Access Type

Open Access Dissertation

Date of Award

January 2016

Degree Type


Degree Name



Biological Sciences

First Advisor



The phospholipid cardiolipin (CL) is crucial for many cellular functions and signaling pathways, both inside and outside of mitochondria. My thesis focuses on the role of CL in energy metabolism. Many reactions of electron transport and oxidative phosphorylation, the transport of metabolites needed for these processes, and the stabilization of electron transport chain supercomplexes, require CL. Recent studies indicate that CL is required for the synthesis of iron-sulfur (Fe-S) co-factors, which are essential for numerous metabolic pathways. Activation of carnitine-acetylcarnitine translocase, which transports acetyl-CoA into the mitochondria, is CL dependent. The presence of substantial amounts of CL in the peroxisomal membrane suggests that CL may be important for peroxisomal functions. Understanding the role of CL in energy metabolism may identify physiological modifiers that exacerbate the loss of CL and underlie the variation in symptoms observed in Barth syndrome, a genetic disorder of CL metabolism.

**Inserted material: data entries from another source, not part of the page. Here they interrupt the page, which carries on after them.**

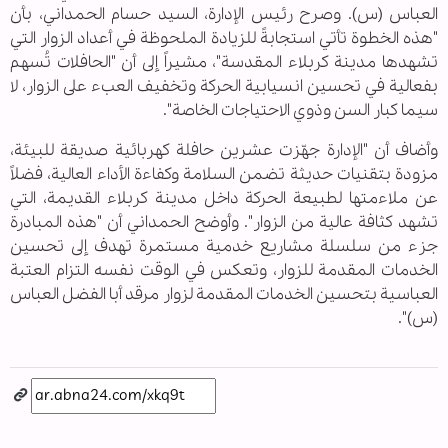
العباس (س). وصرح رئيس الإدارة، السيد حسام الحمداني، بأن
"هذه الخطوة تأتي استجابةً للزيادة الملحوظة في أعداد الزوار التي
تشهدها مدينة كربلاء المقدسة"، مشيراً إلى أن "الحافلات تُسهم
بفعالية في تحسين انسيابية الحركة وتخفيف العبء على الزوار، لا
سيما كبار السن وذوي الاحتياجات الخاصة".
وأضاف أن "الإدارة جهّزت عشرين حافلة كهربائية صديقة للبيئة،
مزودة بتقنيات حديثة تضمن السلامة وكفاءة الأداء العالية، فضلاً
عن ملاءمتها لطبيعة الحركة داخل مدينة كربلاء القديمة، التي
تشهد كثافة عالية من الزوار". وأوضح الحمداني أن "هذه المبادرة
جزء من سلسلة مشاريع خدمية مستمرة تهدف إلى تحسين
الخدمات المقدمة للزوار، وتعكس في الوقت نفسه التزام العتبة
العباسیة بتحسين الخدمات المقدمة لزوار مرقد أبا الفضل العباس
(س)".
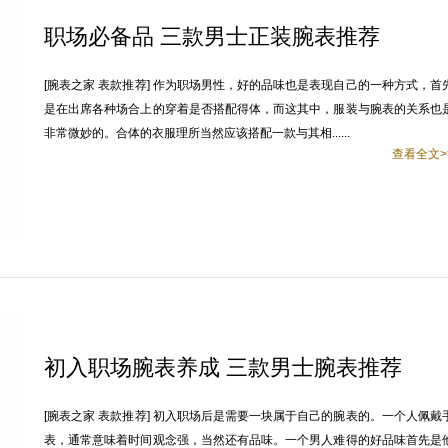
职场必备品 三款男士正装腕表推荐
[腕表之家 表款推荐] 作为职场男性，好的品味也是表现自己的一种方式，首
是在出席各种场合上的穿着是否搭配得体，而这其中，服装与腕表的关系也
非常微妙的。合体的衣服理所当然应该搭配一款与其相......
查看全文>
初入职场腕表养成 三款男士腕表推荐
[腕表之家 表款推荐] 初入职场后是需要一块属于自己的腕表的。一个人佩戴
表，通常意味着时间观念强，当然还有品味。一个男人难得的好品味首先是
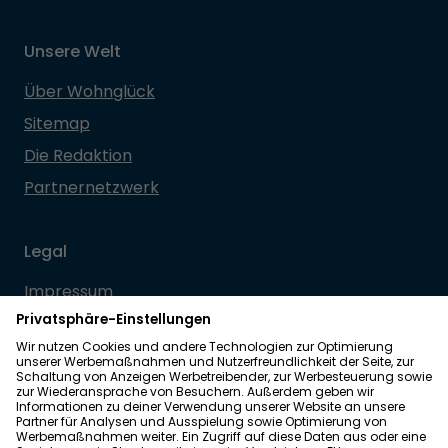
Unsere Welt
Über Wohnglück
Sitemap
Die Redaktion
Partnernetzwerk
Legal
Impressum
Datenschutz
Allgemeine Geschäftsbedingungen
Barrierefreiheit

In order to identify biochemical pathways exacerbated by the loss of CL, I carried out a Synthetic Genetic Array (SGA) screen of the yeast CL mutant crd1Δ. The results indicated that crd1Δ is synthetically lethal with mutants in pyruvate dehydrogenase (PDH), which catalyzes the conversion of pyruvate to acetyl-CoA. Previous studies have shown that synthesis of acetyl-CoA depends primarily on pyruvate conversion in the mitochondria and the cytosol. The crd1Δ mutant exhibited decreased acetyl-CoA levels and decreased growth on acetate as a sole carbon source. Gene expression and protein levels of PDH were increased, but PDH specific activity remained unaltered. These findings suggest that defective ability to convert acetate to acetyl-CoA and possibly decreased enzymatic activity of PDH may account for perturbed acetyl-CoA synthesis in CL-deficient cells.

Consistent with a requirement for CL in acetyl-CoA synthesis, perturbation of CL synthesis leads to decreased activity of carnitine-acetylcarnitine translocase, a transporter found in the mitochondrial membrane specific for import of acetylcarnitine into the mitochondria. Growth of crd1Δ at elevated temperature and on acetate medium is restored by supplementation of carnitine, acetylcarnitine, or oleate. Interestingly, synthetic lethality was observed between crd1Δ and mutants in the glyoxylate cycle, suggesting that this cycle is essential to replenish TCA cycle intermediates in CL-deficient cells. The studies described in this thesis are the first to demonstrate that CL is required for synthesis and transport of acetyl-CoA.

To obtain an understanding of tafazzin function, an SGA screen was carried out to identify mutants that synthetically interact with taz1Δ. Interesting interactions were observed with phospholipase B, ornithine carbamoyltransferase, and genes required for mitochondrial iron homeostasis and vacuolar protein sorting. These findings suggest that tafazzin may be involved in cellular processes other than CL remodeling.